To provide deeper insights into how prompt complexity affects segmentation quality, we present qualitative comparisons in
Figure 8. Three representative cases illustrate the benefits of detailed prompts. In the first case, descriptions mentioning “farmland with greenhouses” enable correct identification of greenhouse-covered agricultural areas that simple prompts fail to recognize. In the second case, shape-related descriptions help distinguish farmland from visually similar non-agricultural regions, reducing false positive predictions. In the third case, descriptions specifying road conditions between farmlands produce clearer boundary delineation, avoiding the over-segmentation observed with simple prompts.
The results from the no-prompt variant provide important insights into the role of visual features when text information is unavailable. When the language model branch is completely removed, the model relies entirely on DINOv3 visual features for segmentation. The 87.46% mIoU achieved by this vision-only baseline demonstrates that DINOv3 provides a strong foundation for farmland recognition. However, the 2.20% improvement from adding detailed text prompts indicates that linguistic guidance enhances the model’s ability to disambiguate challenging cases. This behavior can be attributed to the UGAA module’s uncertainty estimation mechanism.

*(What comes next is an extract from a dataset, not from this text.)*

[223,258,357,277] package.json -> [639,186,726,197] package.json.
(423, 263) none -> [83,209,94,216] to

When textual descriptions lack discriminative semantic information, the module estimates higher uncertainty scores and consequently reduces the fusion weight of text-guided features, allowing the model to rely more heavily on visual features from DINOv3. This adaptive behavior ensures stable segmentation performance even when text descriptions are ambiguous or uninformative.

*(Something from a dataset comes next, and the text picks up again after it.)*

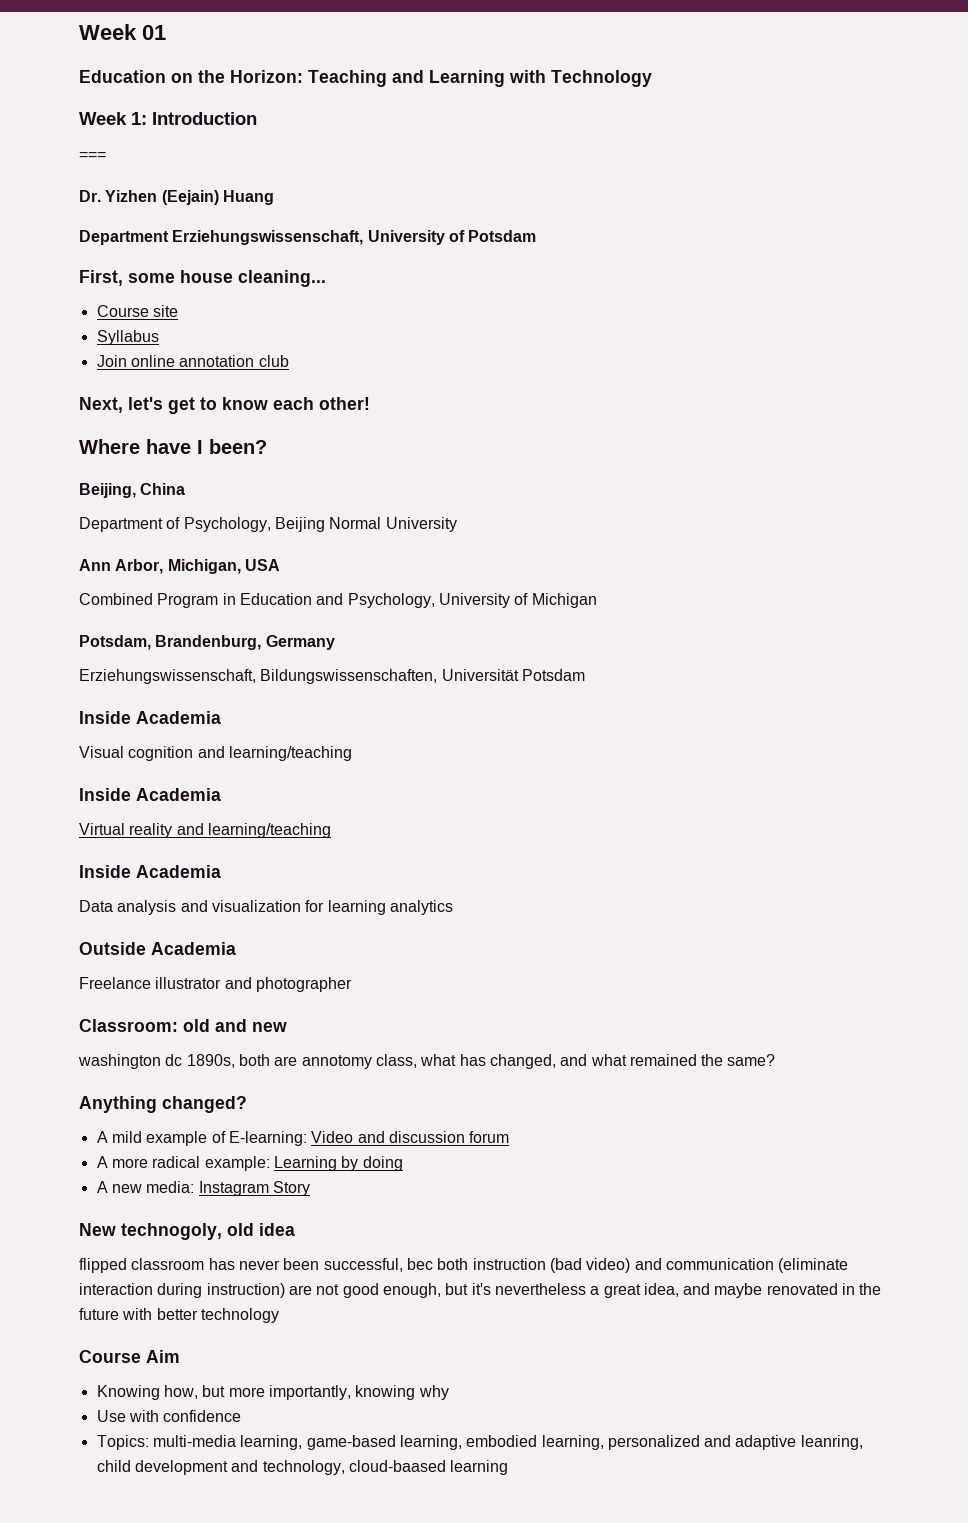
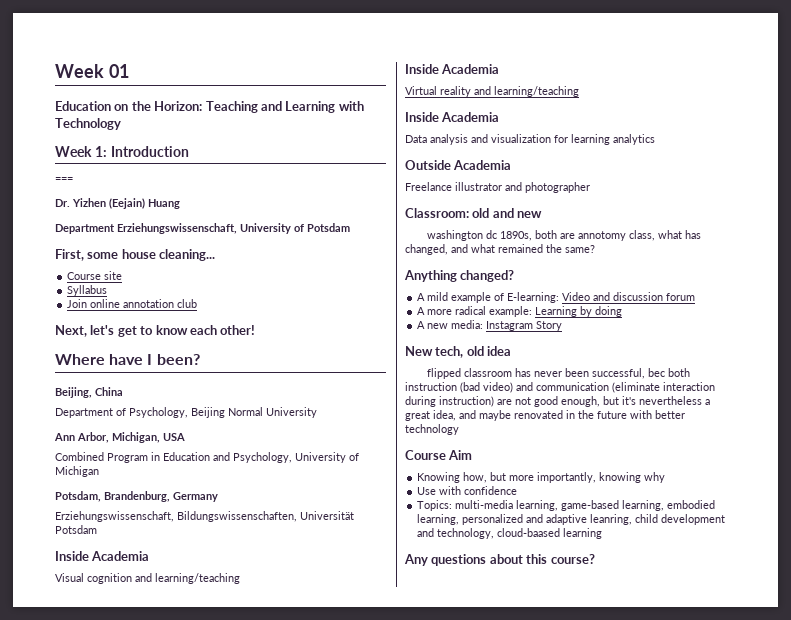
[121,1223,222,1240] technogoly, -> [435,346,464,358] tech,
(509, 1467) none -> [404,554,595,566] // Any questions about this course?

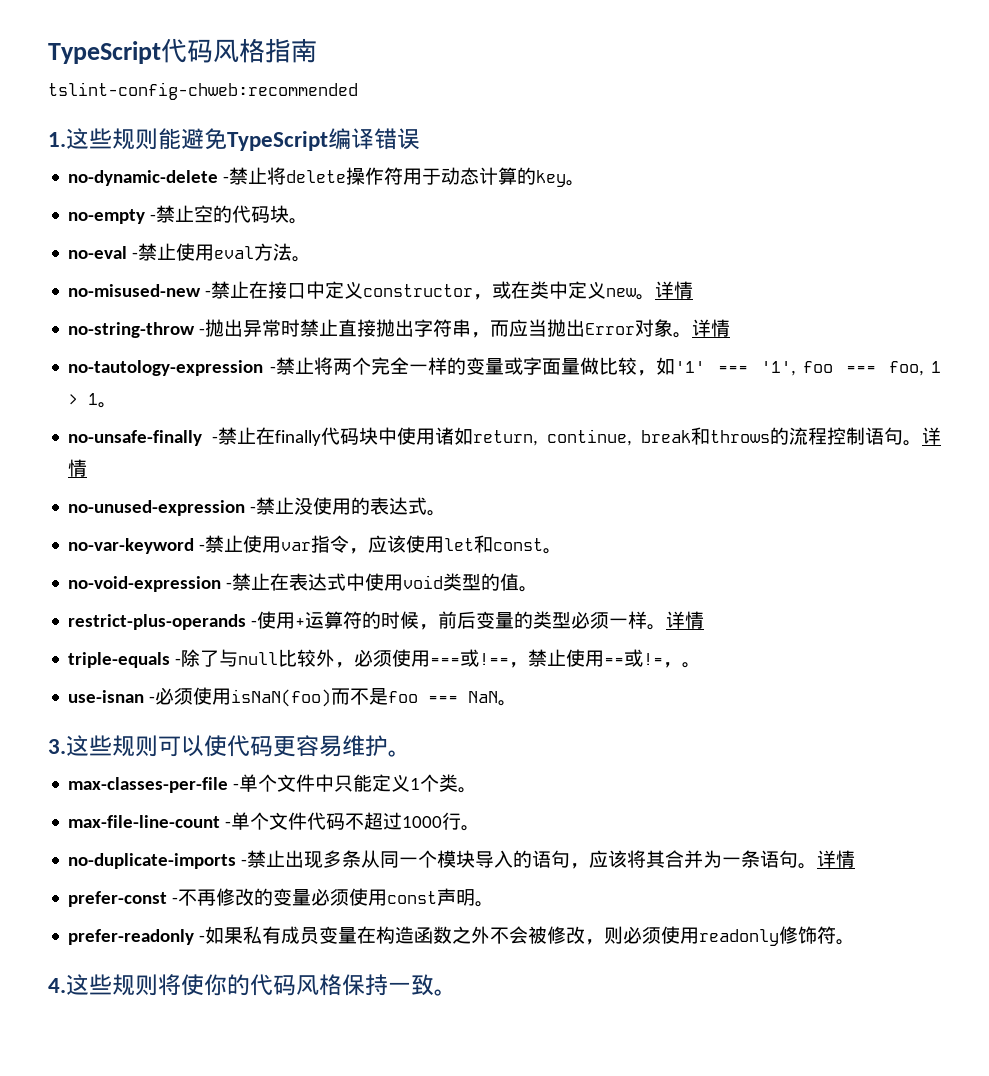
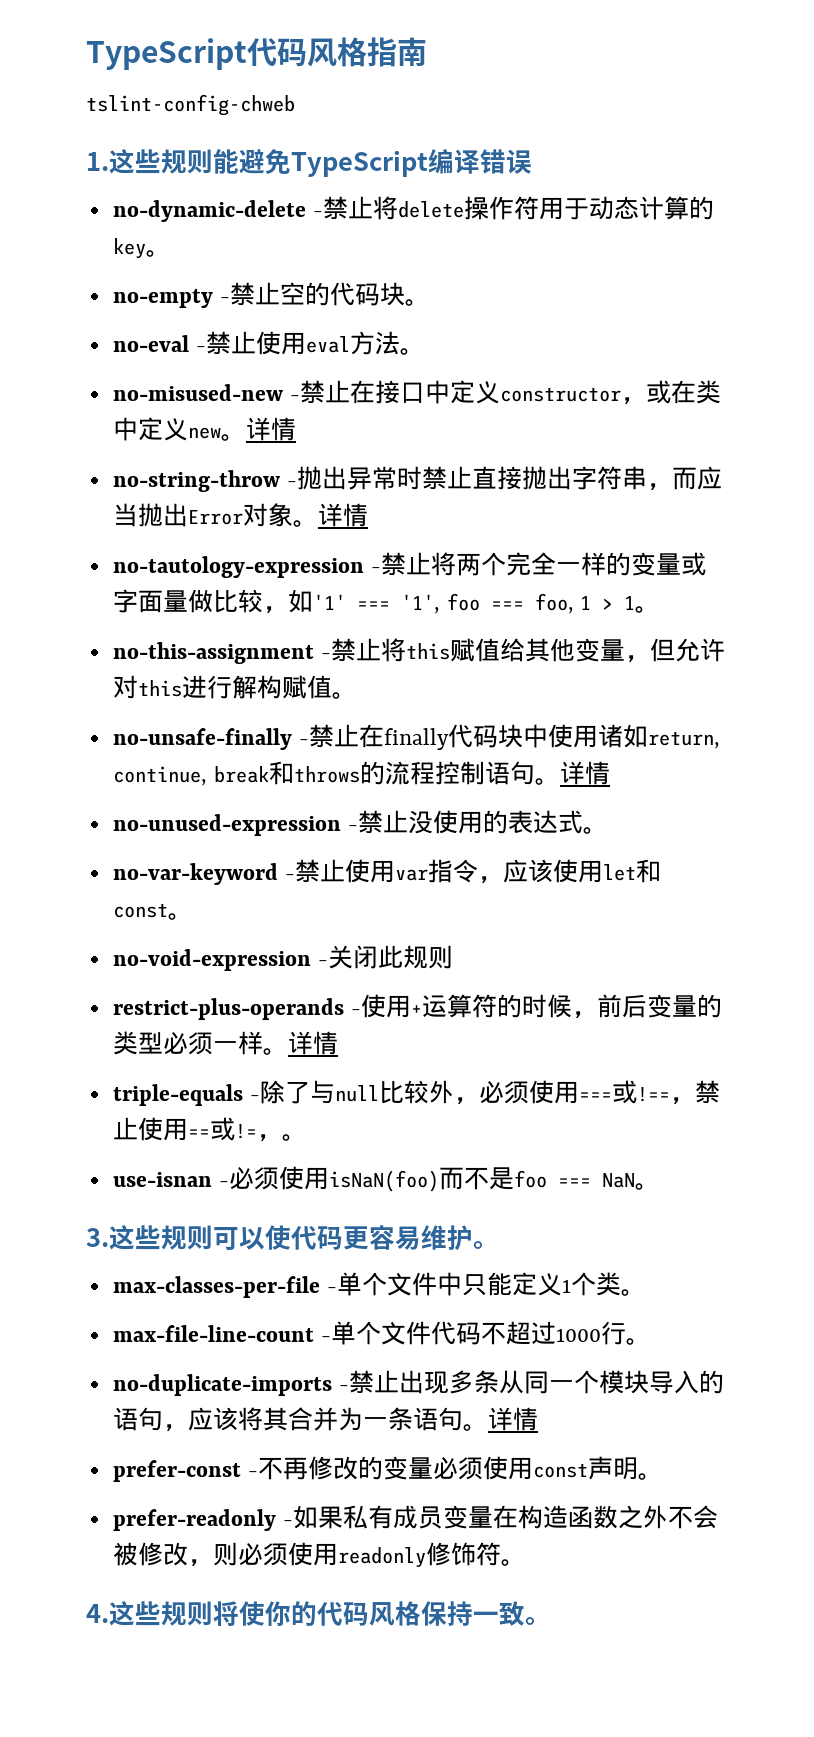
[48,82,358,100] tslint-config-chweb:recommended -> [86,94,295,116] tslint-config-chweb
(118, 405) none -> [112,638,725,664] [112,675,357,699] // no-this-assignment -禁止将this赋值给其他变量，但允许对this进行解构赋值。
[232,573,539,592] 禁止在表达式中使用void类型的值。 -> [327,945,453,969] 关闭此规则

These ablation results collectively demonstrate that both UGAA and FECF contribute essential and complementary capabilities to our framework. UGAA provides robust handling of text-visual alignment uncertainty prevalent in farmland descriptions, while FECF ensures precise preservation of boundary details critical for accurate parcel delineation. The synergistic combination of these two modules enables our full model to achieve superior segmentation performance across diverse agricultural landscapes.
4.5. Limitation Analysis
While UGFF-VLM demonstrates strong performance across diverse agricultural regions, we identify a notable limitation in urban-rural fringe areas where farmland and built-up regions are interspersed, as illustrated in
Figure 9. In such peri-urban landscapes, the model faces challenges from multiple factors: small farmland parcels are fragmented by roads, buildings, and other infrastructure; vegetation in residential courtyards and gardens shares similar spectral characteristics with crops; and the complex spatial arrangement increases boundary ambiguity. As shown in
Figure 9a–c, these conditions lead to false positive predictions where non-agricultural green spaces are misclassified as farmland, boundary merging between adjacent micro-parcels, and irregular segmentation where farmland edges blend with surrounding vegetation.
These failure cases suggest that the current model struggles with the high heterogeneity and fragmentation characteristic of urban-rural transition zones. Future work could address this limitation by incorporating spatial context reasoning about land use patterns, integrating building footprint information as auxiliary constraints, and developing specific training strategies for peri-urban agricultural landscapes.